La parole ayant été donnée, après les conclusions, à la SARL Thouvenin, Coudray, Grévy, avocat de M. C....
Considérant ce qui suit :
1. Il ressort des pièces du dossier soumis aux juges du fond que M. C... a été reconnu par la commission de médiation de l'Isère, le 3 octobre 2022, comme prioritaire et devant être hébergé en urgence. Il a introduit un recours le 11 janvier 2023 auprès du tribunal administratif de Grenoble, sur le fondement des dispositions du premier alinéa du I de l'article L. 441-2-3-1 du code de la construction et de l'habitation, afin qu'il soit enjoint à l'Etat d'assurer son hébergement. Il a reçu le 2 février 2023, en cours d'instance, une proposition d'hébergement d'urgence, qu'il a refusée. Par une ordonnance n° 2300161 du 13 mars 2023, le président du tribunal administratif a enjoint au préfet de l'Isère d'assurer son hébergement avant le 30 avril 2023, sous astreinte de 500 euros par jour de retard, puis, par une ordonnance du 30 mai 2023, contre laquelle M. C... se pourvoit en cassation, a, à la demande du préfet de l'Isère, jugé qu'il n'y avait pas lieu de procéder à la liquidation de cette astreinte.
2. Aux termes de l'article L. 441-2-3-1 du code de la construction et de l'habitation : " (...) Le président du tribunal administratif ou le magistrat qu'il désigne, lorsqu'il constate que la demande a été reconnue comme prioritaire par la commission de médiation et doit être satisfaite d'urgence et que n'a pas été offert au demandeur un logement tenant compte de ses besoins et de ses capacités, ordonne le logement ou le relogement de celui-ci par l'Etat et peut assortir son injonction d'une astreinte ".
3. Il ressort des termes de l'ordonnance attaquée que pour juger qu'il n'y avait pas lieu de procéder à la liquidation de l'astreinte prononcée par l'ordonnance du 13 mars 2023, le président du tribunal administratif s'est fondé sur la circonstance que M. C... n'avait pas donné suite à la proposition d'hébergement qui lui avait été adressée le 2 février 2023. En retenant ce motif, qui méconnaît les termes mêmes du dispositif de l'ordonnance du 13 mars 2023, reconnaissant, à cette date, l'existence d'une obligation d'hébergement incombant à l'Etat, il a entaché son ordonnance d'une erreur de droit.
4. Il suit de là que, sans qu'il soit besoin de se prononcer sur les autres moyens de son pourvoi, M. C... est fondé à demander l'annulation de l'ordonnance attaquée, en tant qu'elle se prononce sur la demande du préfet de l'Isère et en tant qu'elle rejette ses conclusions présentées au titre des articles L. 761-1 du code de justice administrative et 37 de la loi du 10 juillet 1991.

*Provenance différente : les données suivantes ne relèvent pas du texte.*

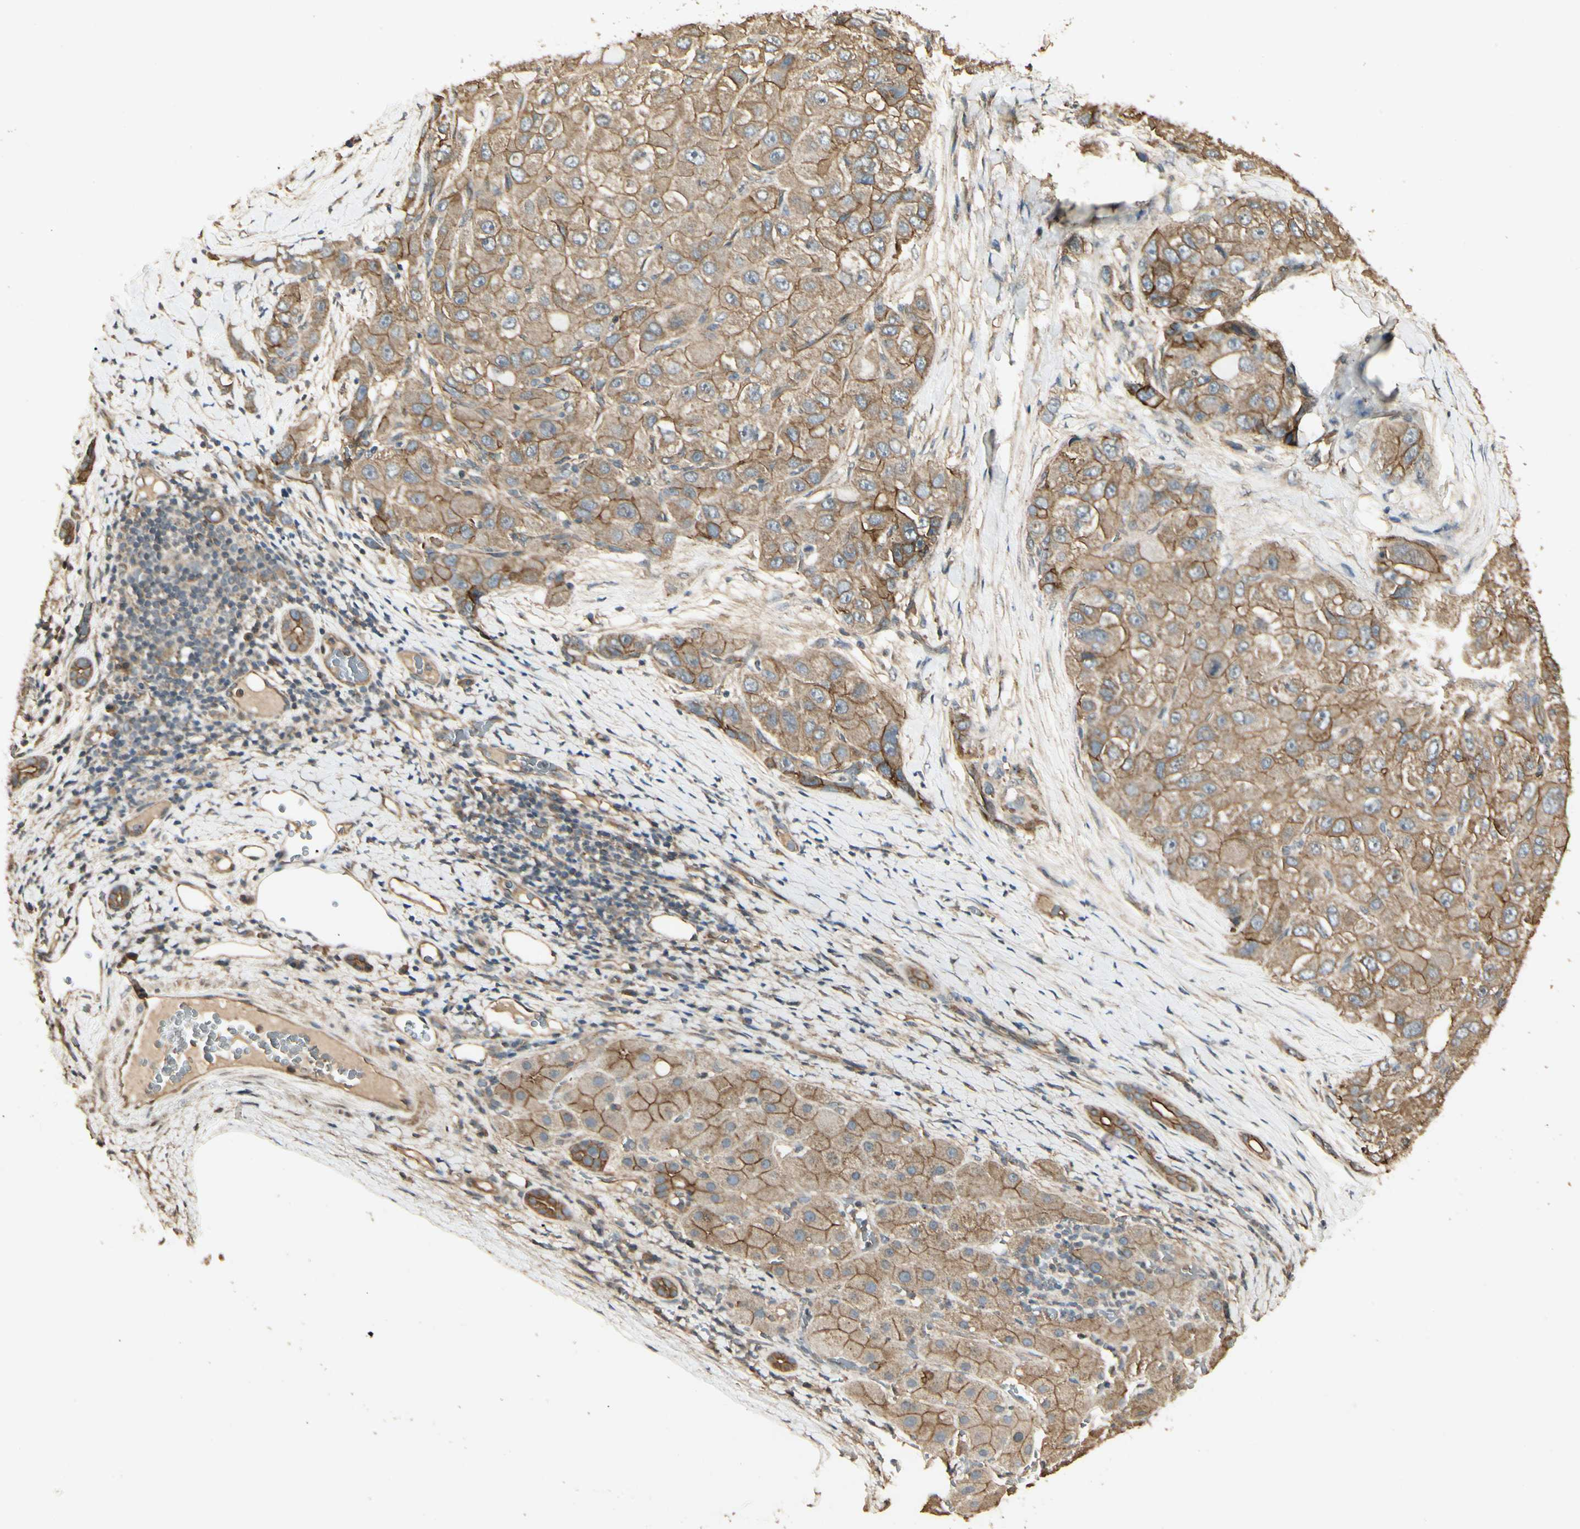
{"staining": {"intensity": "moderate", "quantity": ">75%", "location": "cytoplasmic/membranous"}, "tissue": "liver cancer", "cell_type": "Tumor cells", "image_type": "cancer", "snomed": [{"axis": "morphology", "description": "Carcinoma, Hepatocellular, NOS"}, {"axis": "topography", "description": "Liver"}], "caption": "Immunohistochemistry (IHC) photomicrograph of neoplastic tissue: human liver hepatocellular carcinoma stained using immunohistochemistry (IHC) reveals medium levels of moderate protein expression localized specifically in the cytoplasmic/membranous of tumor cells, appearing as a cytoplasmic/membranous brown color.", "gene": "RNF180", "patient": {"sex": "male", "age": 80}}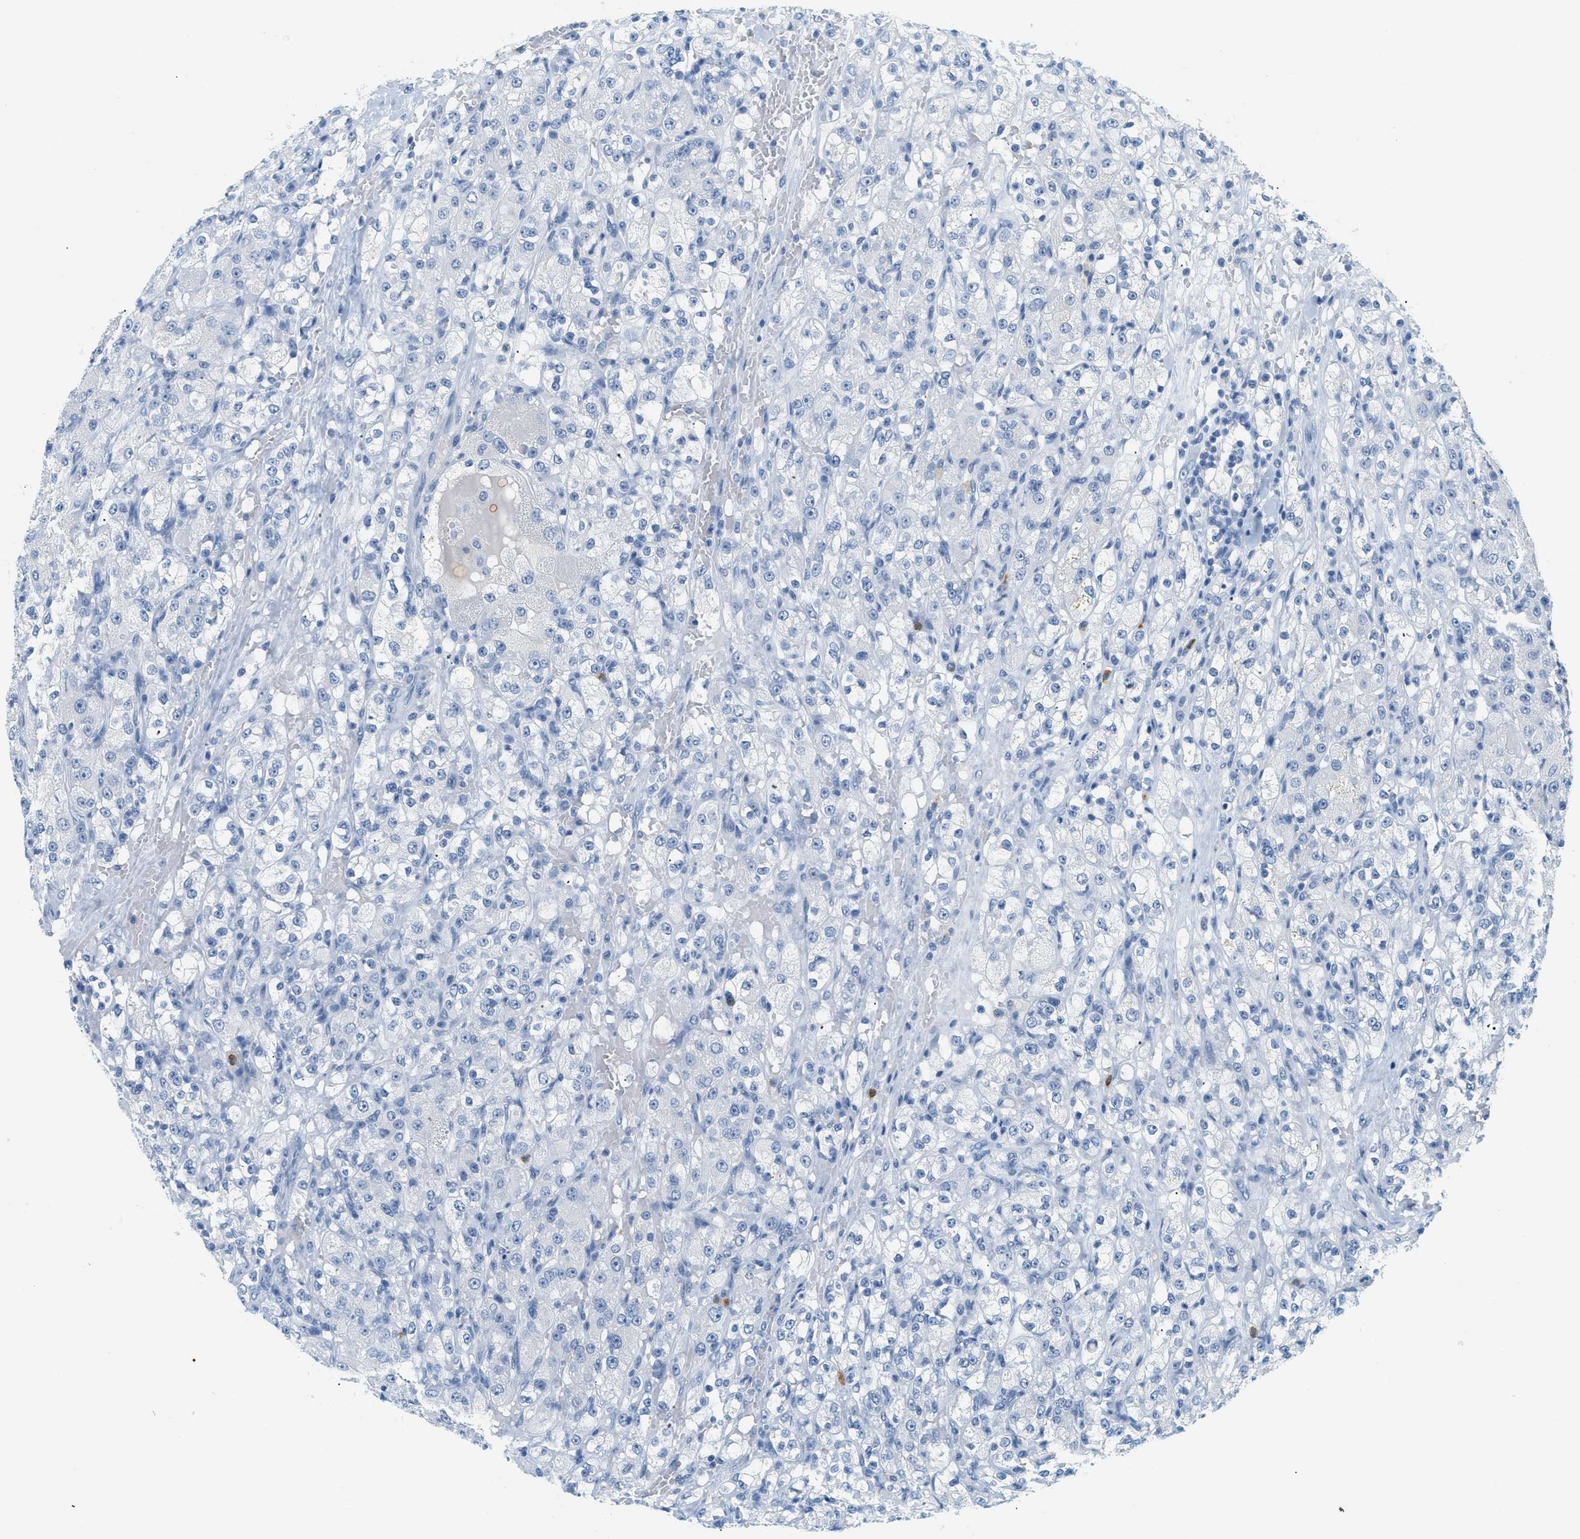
{"staining": {"intensity": "negative", "quantity": "none", "location": "none"}, "tissue": "renal cancer", "cell_type": "Tumor cells", "image_type": "cancer", "snomed": [{"axis": "morphology", "description": "Normal tissue, NOS"}, {"axis": "morphology", "description": "Adenocarcinoma, NOS"}, {"axis": "topography", "description": "Kidney"}], "caption": "Adenocarcinoma (renal) stained for a protein using IHC exhibits no expression tumor cells.", "gene": "LCN2", "patient": {"sex": "male", "age": 61}}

5. Il y a lieu, dans les circonstances de l'espèce, de régler dans cette mesure l'affaire au fond en application des dispositions de l'article L. 821-2 du code de justice administrative.
6. Par l'ordonnance n° 2300161 du 13 mars 2023 précitée, notifiée le même jour, le tribunal administratif a prononcé une astreinte de 500 euros par mois de retard, destinée au fonds national d'accompagnement vers et dans le logement, en application de l'article L. 441-2-3-1 du code de la construction et de l'habitation, si le préfet de l'Isère ne justifiait pas avoir, à compter du 1er mai 2023, exécuté l'injonction qui lui était faite par cette décision d'assurer l'hébergement de M. C.... Il ne résulte pas de l'instruction que cette injonction ait été exécutée, à la date de la présente décision, par une offre d'hébergement postérieure au 13 mars 2023. La demande par laquelle le préfet de l'Isère demandait, devant le tribunal administratif de Grenoble qu'il soit procédé à la liquidation définitive de l'astreinte eu égard à l'exécution du jugement du 13 mars 2023 avant même la date à partir de laquelle l'astreinte était due, doit dès lors être rejetée.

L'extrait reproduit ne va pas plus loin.